» Given passage:

((

That happened once to serial killer Ted Bundy when he fled his jail for the first (but unfortunately not the last time) and wandered around for nearly two days around Aspen until he was finally caught in the freezing cold while trying to hot wire his vehicle of choice, a Volkswagen Bug.

The second time he escaped, he had a longer head start and picked a warmer climate as his destination. His attempts to disappear into his favorite haunts, which were large universities was undermined when he continued his killing spree in the town he hid in, after borrowing the identity of a college track star.

I once warned a friend of mine to not spend the weekend at her family cabin with her dog because an inmate had escaped on one such cold day which led to a colder night and I had a bad feeling even though her cabin was a small dot in a formidably large mountain range. She heeded me, stayed home and the inmate was eventually surrounded and apprehended about 200 yards away from her cabin.

In prison, these things like freezing weather and rugged mountains might be forgotten and the mind might lose track of the real world. And occasionally one would head towards a populated area.

One prison inmate who had been incarcerated for at least 10 years had wandered into town in uniform and was arrested while asking someone for the time on the street. Another was treed by a dog in someone's yard. And the students in my dormitory spent one night barricading ourselves in our rooms while an escaped convict wandered the halls of the building in bare feet after coming inside the building through an unlocked door. That was after probably wandering from the prison which was several miles away through snow drifts left by a recent storm.

The police showed up after about 40 minutes and apprehended him. I later found out that the bad feeling I had to leave the bathroom before I had finished brushing my teeth might have prevented me from encountering him in there.

Of course, the rules in prison towns are kind of strange. No black lunchboxes allowed on the city's main streets because only prison crews were allowed to carry them. No prison uniforms including employee uniforms allowed to be donated or sold to or by thrift stores for obvious reasons.

So my experiences led me to assume that the inmates on Rubidoux couldn't be prison inmates because surely, they would be better supervised if they were.

Some of them were a bit crude in behavior. After a group of women jogged by and I walked behind those women, one guy said something and then the others laughed from where they were sitting. But being a woman means being subjected to the crude behavior and most women stick close to Rubidoux because numerous women have been attacked while running or walking on the bike trail. The fire captain then led them as they walked single file down a dirt trail that leads back to Mission Inn Avenue, stopping occasionally. He did keep a closer eye on them while they went down that trail. And there were a bunch of other work crews repaving portions of Mt. Rubidoux' roads with even Park, Recreation and Community Services Director Ralph Nunez making an appearance.

))

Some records
((

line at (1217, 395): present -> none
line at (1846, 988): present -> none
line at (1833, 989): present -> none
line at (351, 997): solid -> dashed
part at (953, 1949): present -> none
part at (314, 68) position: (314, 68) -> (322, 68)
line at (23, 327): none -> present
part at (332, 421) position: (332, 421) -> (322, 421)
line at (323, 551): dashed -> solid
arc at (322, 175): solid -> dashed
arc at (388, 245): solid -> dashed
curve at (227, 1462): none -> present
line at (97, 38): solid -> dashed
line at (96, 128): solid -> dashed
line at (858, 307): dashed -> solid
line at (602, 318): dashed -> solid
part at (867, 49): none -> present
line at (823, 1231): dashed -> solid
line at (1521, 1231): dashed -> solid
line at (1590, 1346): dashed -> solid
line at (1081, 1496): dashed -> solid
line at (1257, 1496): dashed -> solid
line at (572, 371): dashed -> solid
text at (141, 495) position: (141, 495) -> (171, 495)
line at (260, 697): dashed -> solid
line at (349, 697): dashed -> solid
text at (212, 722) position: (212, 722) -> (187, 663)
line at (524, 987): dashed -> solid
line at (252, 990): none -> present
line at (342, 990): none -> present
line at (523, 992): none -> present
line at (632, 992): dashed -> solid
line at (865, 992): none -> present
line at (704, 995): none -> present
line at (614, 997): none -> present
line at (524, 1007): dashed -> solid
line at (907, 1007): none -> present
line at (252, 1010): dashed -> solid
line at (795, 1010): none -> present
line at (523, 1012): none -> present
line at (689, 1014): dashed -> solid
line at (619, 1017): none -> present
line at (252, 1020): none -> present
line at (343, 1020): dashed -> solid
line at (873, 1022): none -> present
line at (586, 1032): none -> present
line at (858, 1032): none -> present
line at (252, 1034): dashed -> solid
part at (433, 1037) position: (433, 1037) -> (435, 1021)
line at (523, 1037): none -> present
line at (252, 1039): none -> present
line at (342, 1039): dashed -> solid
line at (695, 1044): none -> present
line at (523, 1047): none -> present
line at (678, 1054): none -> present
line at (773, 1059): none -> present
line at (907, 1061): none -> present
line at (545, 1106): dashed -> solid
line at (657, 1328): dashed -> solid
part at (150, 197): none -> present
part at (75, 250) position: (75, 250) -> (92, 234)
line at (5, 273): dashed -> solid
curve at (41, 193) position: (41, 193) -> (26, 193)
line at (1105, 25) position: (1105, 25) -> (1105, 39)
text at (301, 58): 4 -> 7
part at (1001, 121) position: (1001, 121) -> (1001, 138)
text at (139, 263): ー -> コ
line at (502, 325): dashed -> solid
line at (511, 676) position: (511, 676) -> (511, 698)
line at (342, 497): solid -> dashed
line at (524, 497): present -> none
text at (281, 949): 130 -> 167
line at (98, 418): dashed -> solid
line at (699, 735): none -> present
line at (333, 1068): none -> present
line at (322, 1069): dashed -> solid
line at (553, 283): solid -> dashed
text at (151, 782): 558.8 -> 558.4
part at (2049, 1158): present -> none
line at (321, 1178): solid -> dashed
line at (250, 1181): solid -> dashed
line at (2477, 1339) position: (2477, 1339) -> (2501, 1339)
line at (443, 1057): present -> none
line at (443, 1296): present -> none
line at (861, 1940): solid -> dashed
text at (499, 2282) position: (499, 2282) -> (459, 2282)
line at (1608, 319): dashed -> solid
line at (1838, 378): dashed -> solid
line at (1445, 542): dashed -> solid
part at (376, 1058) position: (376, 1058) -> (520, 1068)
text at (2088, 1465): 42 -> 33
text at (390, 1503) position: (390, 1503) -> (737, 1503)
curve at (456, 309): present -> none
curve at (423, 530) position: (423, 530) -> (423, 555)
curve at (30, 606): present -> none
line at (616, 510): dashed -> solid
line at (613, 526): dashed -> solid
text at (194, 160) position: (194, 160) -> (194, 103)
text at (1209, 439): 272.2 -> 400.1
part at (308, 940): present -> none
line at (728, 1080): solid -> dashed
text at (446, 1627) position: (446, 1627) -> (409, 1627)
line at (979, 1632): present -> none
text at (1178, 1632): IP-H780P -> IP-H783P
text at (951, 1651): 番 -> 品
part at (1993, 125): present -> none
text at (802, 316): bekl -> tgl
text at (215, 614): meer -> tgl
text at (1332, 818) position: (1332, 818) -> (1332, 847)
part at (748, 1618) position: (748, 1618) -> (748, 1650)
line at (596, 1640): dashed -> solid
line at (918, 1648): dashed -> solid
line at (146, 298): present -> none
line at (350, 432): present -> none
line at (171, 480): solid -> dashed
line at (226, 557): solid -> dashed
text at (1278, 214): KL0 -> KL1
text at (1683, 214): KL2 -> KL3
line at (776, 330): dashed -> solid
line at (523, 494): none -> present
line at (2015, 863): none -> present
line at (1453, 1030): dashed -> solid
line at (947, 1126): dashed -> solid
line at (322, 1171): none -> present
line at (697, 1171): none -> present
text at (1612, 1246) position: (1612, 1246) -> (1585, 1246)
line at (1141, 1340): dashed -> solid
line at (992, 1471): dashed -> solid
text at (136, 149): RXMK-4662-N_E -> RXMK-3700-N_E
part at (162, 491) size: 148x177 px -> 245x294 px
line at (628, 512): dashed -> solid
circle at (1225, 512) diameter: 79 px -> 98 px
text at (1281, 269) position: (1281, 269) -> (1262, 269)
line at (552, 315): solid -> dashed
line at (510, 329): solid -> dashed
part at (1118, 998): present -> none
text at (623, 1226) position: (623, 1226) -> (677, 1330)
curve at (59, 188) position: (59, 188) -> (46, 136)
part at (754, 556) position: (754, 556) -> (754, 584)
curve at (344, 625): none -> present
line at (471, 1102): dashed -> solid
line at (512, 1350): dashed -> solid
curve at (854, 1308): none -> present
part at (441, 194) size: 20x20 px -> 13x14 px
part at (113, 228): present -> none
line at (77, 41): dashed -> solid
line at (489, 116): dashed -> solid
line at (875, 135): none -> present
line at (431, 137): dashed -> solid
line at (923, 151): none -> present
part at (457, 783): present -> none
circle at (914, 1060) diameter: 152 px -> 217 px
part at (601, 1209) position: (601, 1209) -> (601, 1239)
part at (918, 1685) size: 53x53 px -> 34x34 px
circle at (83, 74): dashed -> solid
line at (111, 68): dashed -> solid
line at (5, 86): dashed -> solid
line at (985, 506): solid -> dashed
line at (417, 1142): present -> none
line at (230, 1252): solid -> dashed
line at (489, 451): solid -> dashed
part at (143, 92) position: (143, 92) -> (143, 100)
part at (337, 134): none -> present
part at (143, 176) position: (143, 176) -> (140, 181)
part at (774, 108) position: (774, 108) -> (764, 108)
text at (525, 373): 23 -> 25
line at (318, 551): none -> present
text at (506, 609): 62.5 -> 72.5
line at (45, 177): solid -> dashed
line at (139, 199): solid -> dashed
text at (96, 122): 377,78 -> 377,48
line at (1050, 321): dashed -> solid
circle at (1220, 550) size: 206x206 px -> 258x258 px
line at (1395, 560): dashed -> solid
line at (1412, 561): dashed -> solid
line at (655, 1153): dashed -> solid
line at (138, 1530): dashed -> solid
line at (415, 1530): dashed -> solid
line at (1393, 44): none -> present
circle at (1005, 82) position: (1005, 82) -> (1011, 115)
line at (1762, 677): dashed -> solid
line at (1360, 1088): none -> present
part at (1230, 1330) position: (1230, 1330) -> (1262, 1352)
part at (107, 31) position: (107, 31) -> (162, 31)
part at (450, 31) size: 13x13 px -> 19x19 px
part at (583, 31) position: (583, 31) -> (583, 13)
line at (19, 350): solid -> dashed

))

» The tasks:
- 1) Reproduce word for word the part of the passage about escaped inmates running from "One prison inmate" down to "a recent storm.".
- 2) Answer these questions using the passage about escaped inmates:
(a) What vehicle was Ted Bundy trying to hot wire when he was caught near Aspen?
(b) About how far from the friend's cabin was the escaped inmate apprehended?
(c) About how long did it take the police to show up at the dormitory?

» Expected results:
- 1)
One prison inmate who had been incarcerated for at least 10 years had wandered into town in uniform and was arrested while asking someone for the time on the street. Another was treed by a dog in someone's yard. And the students in my dormitory spent one night barricading ourselves in our rooms while an escaped convict wandered the halls of the building in bare feet after coming inside the building through an unlocked door. That was after probably wandering from the prison which was several miles away through snow drifts left by a recent storm.

- 2)
(a) A Volkswagen Bug
(b) About 200 yards
(c) About 40 minutes